WASHINGTON, April 18, 2018 /PRNewswire-USNewswire/ -- Since the Dec. 14 FCC decision to repeal the requirements that Internet service providers abide by net neutrality, the FCC continued to promote their decision as a means for promoting Internet innovation and have parried criticism that it will drive up costs for consumers saying that the Federal Trade Commission will be in a position to protect against unfair practices. However, a new PPC survey finds that overwhelming bipartisan opposition persists even when presented the FCC arguments as well as opposing arguments.
Eighty-six percent oppose the repeal of net neutrality, including 82% of Republicans and 90% of Democrats. This is up slightly from a survey conducted during the run-up to the December decision when 83% were opposed. Opposition among Republicans has increased from 75% to 82%, while Democrats have held steady.
Respondents were given a briefing and asked to evaluate arguments for and against the proposal before making a final recommendation. The survey was reviewed by experts in favor and against net neutrality, to ensure that the briefing was accurate and balanced, and that the strongest arguments were presented.
The survey of 997 registered voters was conducted by the Program for Public Consultation at the University of Maryland (PPC), and released today by the nonpartisan organization, Voice of the People.
Unlike the December survey, the current survey included an argument in defense of repeal put forward by the FCC as follows:
Concerns that advocates have about net neutrality are overblown and fail to recognize a key fact. That is, once the FCC repeals the recent rules for FCC regulation of the internet, it will revert to the Federal Trade Commission (FTC) to take responsibility for ensuring that ISPs do not engage in anti-competitive and unfair practices. The FTC will require that any changes in the service they provide will be fully disclosed. With these protections, we will be able to count on the competition of the market to ensure that ISPs provide the service that consumers want.
A modest majority of 52% found this argument convincing.
However, the counterargument was found convincing by 72%. It went:
Giving the FTC jurisdiction over ISPs would not prevent them from setting up fast and slow lanes on the internet by offering different download speeds at different prices or charging for access to certain websites. It would only require they disclose they are doing so. Further, the FTC cannot police the long-standing carriers like Verizon and AT&T. Last, we cannot count on market competition to ensure that customers get what they want--a full 58% of American households only have access to one high-speed broadband ISP and, thus, there is no competition. And even if there is another ISP, it is unlikely it would voluntarily forego the right to charge for access to certain websites.

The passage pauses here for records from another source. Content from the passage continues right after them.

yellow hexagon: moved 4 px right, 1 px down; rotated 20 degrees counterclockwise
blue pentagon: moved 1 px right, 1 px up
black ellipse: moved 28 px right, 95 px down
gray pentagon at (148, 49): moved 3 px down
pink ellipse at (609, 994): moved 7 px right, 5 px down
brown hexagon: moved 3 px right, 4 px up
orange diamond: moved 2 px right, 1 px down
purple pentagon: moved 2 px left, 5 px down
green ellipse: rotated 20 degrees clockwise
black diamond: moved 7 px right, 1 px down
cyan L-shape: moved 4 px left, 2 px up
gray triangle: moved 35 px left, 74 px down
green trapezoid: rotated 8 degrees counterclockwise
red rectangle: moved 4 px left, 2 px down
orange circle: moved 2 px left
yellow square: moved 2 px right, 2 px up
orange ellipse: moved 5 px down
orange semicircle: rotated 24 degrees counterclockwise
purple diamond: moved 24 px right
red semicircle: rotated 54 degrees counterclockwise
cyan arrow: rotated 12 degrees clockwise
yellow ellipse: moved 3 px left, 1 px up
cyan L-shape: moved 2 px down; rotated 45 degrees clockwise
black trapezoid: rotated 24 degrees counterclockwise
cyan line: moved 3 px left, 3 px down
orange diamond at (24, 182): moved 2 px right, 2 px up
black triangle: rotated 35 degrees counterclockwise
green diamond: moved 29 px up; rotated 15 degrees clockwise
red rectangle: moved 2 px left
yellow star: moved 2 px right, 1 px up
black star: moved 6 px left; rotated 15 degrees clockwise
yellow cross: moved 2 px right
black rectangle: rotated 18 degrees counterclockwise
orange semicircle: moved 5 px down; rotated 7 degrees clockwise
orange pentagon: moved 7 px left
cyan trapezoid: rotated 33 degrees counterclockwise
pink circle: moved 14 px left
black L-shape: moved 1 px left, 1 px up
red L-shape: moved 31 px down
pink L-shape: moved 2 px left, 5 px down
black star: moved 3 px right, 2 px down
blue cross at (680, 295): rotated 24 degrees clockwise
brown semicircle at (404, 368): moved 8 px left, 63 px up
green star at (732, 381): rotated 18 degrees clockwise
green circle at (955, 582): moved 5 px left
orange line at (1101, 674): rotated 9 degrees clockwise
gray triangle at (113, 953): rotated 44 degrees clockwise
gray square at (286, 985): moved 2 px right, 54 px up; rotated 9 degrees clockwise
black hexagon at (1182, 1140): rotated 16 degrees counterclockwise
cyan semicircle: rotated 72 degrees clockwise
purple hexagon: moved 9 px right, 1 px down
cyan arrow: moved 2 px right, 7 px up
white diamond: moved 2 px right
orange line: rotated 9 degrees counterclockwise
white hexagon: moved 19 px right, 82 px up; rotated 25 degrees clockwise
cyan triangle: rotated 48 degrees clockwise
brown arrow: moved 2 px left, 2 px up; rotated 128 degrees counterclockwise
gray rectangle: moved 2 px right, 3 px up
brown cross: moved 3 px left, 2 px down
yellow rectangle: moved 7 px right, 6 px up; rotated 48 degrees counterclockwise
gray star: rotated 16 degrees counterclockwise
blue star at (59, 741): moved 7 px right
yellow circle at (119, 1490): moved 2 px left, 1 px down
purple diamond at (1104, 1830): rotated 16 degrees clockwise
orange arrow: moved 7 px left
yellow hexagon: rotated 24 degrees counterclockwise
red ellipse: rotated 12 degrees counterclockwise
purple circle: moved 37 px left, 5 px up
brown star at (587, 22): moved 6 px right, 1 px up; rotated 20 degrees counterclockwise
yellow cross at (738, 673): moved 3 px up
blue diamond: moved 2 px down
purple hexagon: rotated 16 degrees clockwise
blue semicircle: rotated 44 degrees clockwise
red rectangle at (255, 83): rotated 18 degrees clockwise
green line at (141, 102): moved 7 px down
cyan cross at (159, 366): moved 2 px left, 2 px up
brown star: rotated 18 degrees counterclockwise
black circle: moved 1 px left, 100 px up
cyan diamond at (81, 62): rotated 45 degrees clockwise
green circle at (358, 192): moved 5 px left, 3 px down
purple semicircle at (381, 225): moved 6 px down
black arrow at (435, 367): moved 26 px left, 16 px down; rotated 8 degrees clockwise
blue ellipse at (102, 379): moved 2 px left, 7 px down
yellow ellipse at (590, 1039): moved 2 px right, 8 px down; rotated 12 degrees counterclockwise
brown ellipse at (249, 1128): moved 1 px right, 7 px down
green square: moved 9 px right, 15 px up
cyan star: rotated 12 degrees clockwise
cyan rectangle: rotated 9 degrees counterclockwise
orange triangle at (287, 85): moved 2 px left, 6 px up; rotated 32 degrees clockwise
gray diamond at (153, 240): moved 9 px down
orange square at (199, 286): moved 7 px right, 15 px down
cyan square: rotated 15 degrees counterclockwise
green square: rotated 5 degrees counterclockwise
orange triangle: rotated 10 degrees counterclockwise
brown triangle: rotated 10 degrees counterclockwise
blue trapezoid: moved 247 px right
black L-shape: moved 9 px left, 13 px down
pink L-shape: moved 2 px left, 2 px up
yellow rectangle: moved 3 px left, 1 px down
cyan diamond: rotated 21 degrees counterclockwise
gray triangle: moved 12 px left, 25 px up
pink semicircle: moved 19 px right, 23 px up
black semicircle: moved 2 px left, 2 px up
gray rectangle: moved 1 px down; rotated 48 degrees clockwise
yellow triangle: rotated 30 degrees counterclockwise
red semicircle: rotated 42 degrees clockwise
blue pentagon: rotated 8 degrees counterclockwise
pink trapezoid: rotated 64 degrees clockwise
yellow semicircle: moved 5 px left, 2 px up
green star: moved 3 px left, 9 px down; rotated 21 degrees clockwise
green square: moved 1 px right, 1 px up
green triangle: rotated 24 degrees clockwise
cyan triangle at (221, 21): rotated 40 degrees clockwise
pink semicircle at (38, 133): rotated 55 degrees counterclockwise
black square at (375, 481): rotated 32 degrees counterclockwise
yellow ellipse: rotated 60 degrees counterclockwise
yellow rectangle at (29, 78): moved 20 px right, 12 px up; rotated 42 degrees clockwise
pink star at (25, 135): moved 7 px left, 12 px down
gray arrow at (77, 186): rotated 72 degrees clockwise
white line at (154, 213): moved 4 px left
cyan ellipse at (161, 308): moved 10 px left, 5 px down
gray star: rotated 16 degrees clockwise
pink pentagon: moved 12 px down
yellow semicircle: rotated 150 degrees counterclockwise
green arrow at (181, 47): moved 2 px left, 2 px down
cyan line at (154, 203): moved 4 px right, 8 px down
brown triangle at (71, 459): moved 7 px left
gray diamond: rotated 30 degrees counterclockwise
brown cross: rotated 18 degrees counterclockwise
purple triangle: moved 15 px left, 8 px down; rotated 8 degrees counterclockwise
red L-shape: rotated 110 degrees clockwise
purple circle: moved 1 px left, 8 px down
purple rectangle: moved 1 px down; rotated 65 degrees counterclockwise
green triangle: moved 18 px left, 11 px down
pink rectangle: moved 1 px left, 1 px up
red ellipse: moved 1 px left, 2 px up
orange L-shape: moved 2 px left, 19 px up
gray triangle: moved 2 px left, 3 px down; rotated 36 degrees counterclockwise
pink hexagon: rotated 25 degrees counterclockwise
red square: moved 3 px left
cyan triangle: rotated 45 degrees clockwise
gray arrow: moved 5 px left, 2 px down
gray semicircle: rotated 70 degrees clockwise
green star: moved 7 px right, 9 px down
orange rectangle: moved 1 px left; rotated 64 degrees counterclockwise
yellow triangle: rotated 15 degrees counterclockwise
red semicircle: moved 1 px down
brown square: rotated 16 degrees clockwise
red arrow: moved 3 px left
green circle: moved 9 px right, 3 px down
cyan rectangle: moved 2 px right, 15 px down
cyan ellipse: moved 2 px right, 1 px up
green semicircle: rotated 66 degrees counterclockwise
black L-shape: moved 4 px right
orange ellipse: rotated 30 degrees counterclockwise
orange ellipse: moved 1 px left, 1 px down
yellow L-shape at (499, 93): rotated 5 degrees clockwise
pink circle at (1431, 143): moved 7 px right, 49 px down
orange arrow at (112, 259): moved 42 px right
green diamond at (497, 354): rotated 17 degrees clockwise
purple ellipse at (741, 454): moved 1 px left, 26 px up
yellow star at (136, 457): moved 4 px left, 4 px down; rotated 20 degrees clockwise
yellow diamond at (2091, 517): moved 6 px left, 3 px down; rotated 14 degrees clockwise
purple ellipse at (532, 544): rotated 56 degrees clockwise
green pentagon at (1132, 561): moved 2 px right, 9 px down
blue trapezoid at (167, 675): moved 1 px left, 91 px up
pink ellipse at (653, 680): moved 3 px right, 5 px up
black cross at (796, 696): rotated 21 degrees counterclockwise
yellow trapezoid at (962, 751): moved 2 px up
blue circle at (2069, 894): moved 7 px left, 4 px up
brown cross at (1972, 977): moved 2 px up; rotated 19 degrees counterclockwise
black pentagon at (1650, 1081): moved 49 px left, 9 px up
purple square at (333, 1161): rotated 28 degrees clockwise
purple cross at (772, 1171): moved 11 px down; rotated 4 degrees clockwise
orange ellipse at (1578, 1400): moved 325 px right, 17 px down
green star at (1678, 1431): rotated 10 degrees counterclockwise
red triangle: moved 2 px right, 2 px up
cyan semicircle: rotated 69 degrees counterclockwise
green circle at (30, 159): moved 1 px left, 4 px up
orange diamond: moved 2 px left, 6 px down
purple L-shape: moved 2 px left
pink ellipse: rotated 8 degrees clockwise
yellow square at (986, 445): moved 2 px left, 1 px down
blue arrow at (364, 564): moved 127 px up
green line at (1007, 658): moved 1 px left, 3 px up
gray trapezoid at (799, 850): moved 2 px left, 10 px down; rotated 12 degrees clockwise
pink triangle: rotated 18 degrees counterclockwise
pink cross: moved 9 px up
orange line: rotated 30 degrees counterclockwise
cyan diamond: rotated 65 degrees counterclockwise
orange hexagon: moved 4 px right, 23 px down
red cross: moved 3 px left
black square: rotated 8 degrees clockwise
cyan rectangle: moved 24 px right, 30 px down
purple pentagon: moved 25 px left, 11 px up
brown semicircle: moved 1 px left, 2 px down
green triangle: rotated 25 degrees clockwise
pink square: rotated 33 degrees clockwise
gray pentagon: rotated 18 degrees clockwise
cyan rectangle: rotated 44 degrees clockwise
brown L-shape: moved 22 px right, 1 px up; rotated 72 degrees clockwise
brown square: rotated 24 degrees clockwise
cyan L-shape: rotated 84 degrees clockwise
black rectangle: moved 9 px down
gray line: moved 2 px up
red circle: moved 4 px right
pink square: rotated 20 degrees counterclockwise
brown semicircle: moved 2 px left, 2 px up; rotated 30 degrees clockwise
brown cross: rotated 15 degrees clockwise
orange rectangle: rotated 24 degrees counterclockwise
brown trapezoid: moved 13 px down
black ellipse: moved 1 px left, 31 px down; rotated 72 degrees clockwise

To introduce them to the topic, respondents were told that Internet Service Providers (ISPs), like Verizon or Comcast, are currently "required to:
- provide customers access to all websites on the internet
- provide equal access to all websites without giving any websites faster or slower download speeds
and are not allowed to:
- charge websites to provide faster download speeds for those who visit their website
- charge customers, who use the internet, an extra fee to visit specific websites."
They were told that the proposal is to remove these regulations, though the ISPs would be required to disclose any variation in download speeds or blocking of any websites.
In addition to the arguments discussed above they were presented an argument in favor of the proposal that the restrictions are unnecessary, that they stifle innovation, that ISPs should be allowed to provide cutting-edge download speeds for companies that want them, that due to these restrictions the United States is lagging behind other developed countries in the development of the internet, and that disclosure requirements ensure that ISPs will not overreach. Forty-seven percent said they found the argument convincing, while 53% found it unconvincing.
The other argument against the proposal fared better. It asserted that ISPs, though they do not provide website content, would be able to charge consumers ever-higher fees for internet access, that the big companies with websites could pay for the faster download speeds while smaller competitors could be driven out of business, that ISPs who provide content could block access to competitors who also provide content, and that all this would undermine innovation. Seventy-seven percent found this argument convincing.
Finally, respondents were asked to give their final recommendation on the proposal to repeal the existing restrictions on ISPs. Overall, only 13% favored the idea, with 86% opposed.
The survey was conducted online from March 9-23, 2018 with a national probability-based sample of 997 registered voters, provided by Nielsen Scarborough from their sample of respondents, who were recruited by mail and telephone using a random sample of households. The margin of error was +/- 3.1%.